Anna-Karin Falck et al. Breast Cancer Res Treat. 2013 Jul.

Abstract

Molecular profiles of asynchronous breast cancer metastases are of clinical relevance to individual patients' treatment, whereas the role of profiles in synchronous lymph node metastases is not defined. The present study aimed to assess individual biomarkers and molecular subtypes according to the St Gallen classification in primary breast tumours, synchronous lymph node metastases and asynchronous relapses and relate the results to 10-year breast cancer mortality (BCM).
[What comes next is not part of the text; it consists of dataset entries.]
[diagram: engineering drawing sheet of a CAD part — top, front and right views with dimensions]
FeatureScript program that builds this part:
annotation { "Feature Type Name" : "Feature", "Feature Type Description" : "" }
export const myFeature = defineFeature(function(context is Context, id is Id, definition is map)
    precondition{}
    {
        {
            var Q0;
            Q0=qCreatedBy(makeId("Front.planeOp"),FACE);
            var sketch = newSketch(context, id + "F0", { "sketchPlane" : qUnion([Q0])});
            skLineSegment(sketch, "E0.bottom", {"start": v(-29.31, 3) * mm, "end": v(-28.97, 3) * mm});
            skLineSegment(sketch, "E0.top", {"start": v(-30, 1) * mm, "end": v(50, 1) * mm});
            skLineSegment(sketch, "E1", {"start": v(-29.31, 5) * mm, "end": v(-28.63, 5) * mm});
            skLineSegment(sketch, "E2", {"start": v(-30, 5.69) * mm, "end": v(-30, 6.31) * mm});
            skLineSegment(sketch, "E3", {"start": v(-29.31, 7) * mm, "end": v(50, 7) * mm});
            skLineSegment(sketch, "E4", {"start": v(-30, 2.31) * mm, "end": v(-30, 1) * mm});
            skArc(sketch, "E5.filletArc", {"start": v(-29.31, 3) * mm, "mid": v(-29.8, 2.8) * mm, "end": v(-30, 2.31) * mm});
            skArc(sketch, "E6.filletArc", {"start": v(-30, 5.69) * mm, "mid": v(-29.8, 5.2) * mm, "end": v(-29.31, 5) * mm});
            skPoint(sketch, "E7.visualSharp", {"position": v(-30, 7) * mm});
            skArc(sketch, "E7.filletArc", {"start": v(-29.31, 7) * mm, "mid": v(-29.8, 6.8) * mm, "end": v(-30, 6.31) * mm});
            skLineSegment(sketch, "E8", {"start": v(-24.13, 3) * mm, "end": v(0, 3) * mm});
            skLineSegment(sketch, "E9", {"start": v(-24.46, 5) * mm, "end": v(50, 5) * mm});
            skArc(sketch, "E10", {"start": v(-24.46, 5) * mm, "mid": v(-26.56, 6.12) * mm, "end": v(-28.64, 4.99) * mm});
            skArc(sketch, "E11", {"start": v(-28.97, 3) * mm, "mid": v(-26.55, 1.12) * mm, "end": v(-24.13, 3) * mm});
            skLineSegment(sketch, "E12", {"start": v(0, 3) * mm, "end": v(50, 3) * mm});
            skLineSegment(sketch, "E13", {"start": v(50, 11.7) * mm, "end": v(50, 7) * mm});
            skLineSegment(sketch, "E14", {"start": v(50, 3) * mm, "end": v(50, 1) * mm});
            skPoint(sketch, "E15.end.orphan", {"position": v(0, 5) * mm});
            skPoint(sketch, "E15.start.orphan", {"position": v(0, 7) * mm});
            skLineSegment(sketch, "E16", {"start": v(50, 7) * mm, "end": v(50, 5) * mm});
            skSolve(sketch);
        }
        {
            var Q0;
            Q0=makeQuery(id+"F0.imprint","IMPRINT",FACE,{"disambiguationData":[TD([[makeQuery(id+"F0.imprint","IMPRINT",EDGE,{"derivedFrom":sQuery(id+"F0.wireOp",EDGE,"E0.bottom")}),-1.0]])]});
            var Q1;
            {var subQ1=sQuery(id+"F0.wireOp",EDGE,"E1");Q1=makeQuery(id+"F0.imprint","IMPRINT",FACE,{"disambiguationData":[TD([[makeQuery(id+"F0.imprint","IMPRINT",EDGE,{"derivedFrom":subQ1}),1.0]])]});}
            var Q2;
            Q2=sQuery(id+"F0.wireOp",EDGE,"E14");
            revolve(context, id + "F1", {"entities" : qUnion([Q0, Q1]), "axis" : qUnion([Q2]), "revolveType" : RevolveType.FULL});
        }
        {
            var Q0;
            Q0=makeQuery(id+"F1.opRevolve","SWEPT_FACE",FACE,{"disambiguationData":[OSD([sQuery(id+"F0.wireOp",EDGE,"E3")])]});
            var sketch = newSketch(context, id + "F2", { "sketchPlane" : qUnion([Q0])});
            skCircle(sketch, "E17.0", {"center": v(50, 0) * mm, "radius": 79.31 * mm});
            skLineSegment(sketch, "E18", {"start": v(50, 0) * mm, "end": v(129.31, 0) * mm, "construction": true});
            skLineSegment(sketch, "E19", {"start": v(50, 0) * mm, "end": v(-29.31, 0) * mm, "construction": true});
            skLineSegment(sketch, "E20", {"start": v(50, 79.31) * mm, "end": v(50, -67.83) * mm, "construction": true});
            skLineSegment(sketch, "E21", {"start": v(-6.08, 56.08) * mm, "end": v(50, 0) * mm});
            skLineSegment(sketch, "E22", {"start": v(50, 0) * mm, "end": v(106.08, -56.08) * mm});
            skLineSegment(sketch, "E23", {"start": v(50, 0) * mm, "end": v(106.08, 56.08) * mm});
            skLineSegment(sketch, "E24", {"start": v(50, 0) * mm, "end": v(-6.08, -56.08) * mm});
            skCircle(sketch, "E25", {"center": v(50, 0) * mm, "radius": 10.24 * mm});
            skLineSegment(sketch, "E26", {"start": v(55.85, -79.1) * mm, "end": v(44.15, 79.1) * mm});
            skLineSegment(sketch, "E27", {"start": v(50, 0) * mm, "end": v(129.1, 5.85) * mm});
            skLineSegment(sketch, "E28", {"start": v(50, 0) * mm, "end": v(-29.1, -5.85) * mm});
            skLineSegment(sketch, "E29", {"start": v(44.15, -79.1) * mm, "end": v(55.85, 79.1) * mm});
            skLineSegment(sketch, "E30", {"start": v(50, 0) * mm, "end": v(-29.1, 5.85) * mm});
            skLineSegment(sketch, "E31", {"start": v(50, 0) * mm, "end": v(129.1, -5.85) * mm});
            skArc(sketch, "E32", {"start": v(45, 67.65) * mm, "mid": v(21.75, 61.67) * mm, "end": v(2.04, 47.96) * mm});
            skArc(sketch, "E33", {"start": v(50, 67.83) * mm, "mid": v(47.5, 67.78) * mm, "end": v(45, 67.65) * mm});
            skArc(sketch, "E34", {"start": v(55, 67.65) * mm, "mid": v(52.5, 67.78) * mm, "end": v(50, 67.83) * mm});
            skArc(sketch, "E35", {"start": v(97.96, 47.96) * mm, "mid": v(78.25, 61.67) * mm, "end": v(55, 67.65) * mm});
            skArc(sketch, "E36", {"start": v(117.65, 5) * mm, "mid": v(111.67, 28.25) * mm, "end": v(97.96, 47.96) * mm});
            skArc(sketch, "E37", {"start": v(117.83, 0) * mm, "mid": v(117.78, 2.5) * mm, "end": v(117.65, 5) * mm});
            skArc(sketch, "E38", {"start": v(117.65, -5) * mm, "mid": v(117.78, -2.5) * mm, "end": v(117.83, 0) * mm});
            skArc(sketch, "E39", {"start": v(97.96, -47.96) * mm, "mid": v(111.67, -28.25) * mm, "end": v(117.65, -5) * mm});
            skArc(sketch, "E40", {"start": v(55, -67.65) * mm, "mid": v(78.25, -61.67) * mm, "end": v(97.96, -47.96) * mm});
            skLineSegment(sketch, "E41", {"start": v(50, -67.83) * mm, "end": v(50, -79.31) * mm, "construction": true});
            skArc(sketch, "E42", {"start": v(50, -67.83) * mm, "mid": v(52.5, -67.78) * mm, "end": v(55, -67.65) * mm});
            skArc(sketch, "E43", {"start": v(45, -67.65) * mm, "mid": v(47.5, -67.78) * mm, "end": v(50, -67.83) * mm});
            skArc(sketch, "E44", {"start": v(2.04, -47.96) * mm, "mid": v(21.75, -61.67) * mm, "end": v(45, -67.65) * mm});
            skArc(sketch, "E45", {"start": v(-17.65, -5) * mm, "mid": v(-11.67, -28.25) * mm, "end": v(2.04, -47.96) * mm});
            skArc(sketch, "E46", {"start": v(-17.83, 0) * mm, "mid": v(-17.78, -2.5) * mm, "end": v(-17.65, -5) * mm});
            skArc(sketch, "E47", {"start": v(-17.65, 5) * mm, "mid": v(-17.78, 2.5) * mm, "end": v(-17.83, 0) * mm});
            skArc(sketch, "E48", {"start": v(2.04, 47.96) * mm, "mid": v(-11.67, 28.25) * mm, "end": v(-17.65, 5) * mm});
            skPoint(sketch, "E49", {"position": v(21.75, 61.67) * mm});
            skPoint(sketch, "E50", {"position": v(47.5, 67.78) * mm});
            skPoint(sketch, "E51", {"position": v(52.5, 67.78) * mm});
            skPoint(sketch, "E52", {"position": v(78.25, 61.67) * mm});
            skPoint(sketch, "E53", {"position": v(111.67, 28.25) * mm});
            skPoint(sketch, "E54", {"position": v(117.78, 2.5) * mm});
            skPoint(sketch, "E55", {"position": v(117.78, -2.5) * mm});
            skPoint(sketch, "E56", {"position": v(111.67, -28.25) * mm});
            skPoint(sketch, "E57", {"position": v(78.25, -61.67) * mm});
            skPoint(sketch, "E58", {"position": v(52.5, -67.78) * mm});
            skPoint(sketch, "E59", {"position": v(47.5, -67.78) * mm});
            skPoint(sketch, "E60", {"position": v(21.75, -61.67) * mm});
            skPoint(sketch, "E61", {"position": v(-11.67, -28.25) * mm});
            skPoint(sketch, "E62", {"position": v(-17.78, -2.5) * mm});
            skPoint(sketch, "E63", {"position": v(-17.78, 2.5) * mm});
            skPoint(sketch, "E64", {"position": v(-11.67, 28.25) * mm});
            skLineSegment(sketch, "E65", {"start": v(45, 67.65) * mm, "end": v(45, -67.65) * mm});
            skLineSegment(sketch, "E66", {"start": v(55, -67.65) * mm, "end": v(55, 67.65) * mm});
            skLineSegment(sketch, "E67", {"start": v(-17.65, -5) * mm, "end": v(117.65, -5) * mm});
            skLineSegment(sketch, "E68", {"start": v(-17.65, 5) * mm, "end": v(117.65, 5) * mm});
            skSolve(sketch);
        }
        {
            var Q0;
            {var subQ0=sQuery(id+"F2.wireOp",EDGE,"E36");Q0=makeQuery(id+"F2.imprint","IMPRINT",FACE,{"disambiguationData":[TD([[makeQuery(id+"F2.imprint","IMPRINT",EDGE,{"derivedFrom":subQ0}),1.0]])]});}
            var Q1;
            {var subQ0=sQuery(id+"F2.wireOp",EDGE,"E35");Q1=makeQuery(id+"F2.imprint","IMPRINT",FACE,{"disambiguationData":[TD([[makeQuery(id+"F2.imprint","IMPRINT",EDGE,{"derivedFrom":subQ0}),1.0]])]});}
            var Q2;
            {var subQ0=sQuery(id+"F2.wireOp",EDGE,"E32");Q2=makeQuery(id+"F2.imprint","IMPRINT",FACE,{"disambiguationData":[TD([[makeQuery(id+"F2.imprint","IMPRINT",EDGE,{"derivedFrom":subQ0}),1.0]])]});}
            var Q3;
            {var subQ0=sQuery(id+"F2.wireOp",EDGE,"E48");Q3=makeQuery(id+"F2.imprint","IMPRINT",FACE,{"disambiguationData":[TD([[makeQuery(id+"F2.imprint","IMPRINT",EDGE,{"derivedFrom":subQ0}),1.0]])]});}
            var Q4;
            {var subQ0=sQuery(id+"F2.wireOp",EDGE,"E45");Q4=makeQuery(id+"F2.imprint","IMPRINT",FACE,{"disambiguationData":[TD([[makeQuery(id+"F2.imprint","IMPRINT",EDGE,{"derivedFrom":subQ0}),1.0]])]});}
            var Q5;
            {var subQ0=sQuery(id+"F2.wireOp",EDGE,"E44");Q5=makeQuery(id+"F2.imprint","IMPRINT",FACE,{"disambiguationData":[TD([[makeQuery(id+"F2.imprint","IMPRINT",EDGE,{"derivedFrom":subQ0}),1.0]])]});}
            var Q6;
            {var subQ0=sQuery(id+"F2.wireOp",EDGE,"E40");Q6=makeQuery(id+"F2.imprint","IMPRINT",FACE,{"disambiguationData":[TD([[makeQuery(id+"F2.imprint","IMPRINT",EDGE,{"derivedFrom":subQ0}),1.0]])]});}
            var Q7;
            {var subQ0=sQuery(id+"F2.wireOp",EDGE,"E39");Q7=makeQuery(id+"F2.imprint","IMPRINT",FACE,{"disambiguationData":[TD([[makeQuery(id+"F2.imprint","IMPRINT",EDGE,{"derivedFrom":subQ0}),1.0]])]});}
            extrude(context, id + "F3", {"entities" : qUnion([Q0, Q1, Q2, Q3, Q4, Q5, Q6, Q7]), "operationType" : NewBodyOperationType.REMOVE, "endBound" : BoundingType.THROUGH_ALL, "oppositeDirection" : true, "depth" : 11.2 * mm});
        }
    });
Tissue microarrays were constructed from archived tissue blocks of primary tumours (N = 524), synchronous lymph node metastases (N = 147) and asynchronous relapses (N = 36). The samples were evaluated by two independent pathologists according to oestrogen receptor (ER), progesterone receptor (PR), Ki67 and human epidermal growth factor receptor 2 (HER2) by immunohistochemistry and in situ hybridisation. The expression of biomarkers and molecular subtypes in the primary tumour was compared with that in the synchronous lymph node metastases and relapses, and related to 10-year BCM. Discordances were found between primary tumours and relapses (ER: p = 0.006, PR: p = 0.04, Ki67: p = 0.02, HER2: p = 0.02, St Gallen subtypes: p = 0.07) but not between primary tumours and metastatic lymph node. Prognostic information was gained by the molecular subtype classification in primary tumours and nodal metastases; triple negative subtype had the highest BCM compared with the luminal A subtype (primary tumours: HR 4.0; 95 % CI 2.0-8.2, p < 0.001, lymph node metastases: HR 3.5; 95 % CI 1.3-9.7, p = 0.02). When a shift in subtype inherence between primary tumour and metastatic lymph node was identified, the prognosis seemed to follow the subtype of the lymph node. Molecular profiles are not stable throughout tumour progression in breast cancer. Prognostic information for individual patients appears to be available from the analysis of biomarker expression in synchronous metastatic lymph nodes. The study supports biomarker analysis also in asynchronous relapses.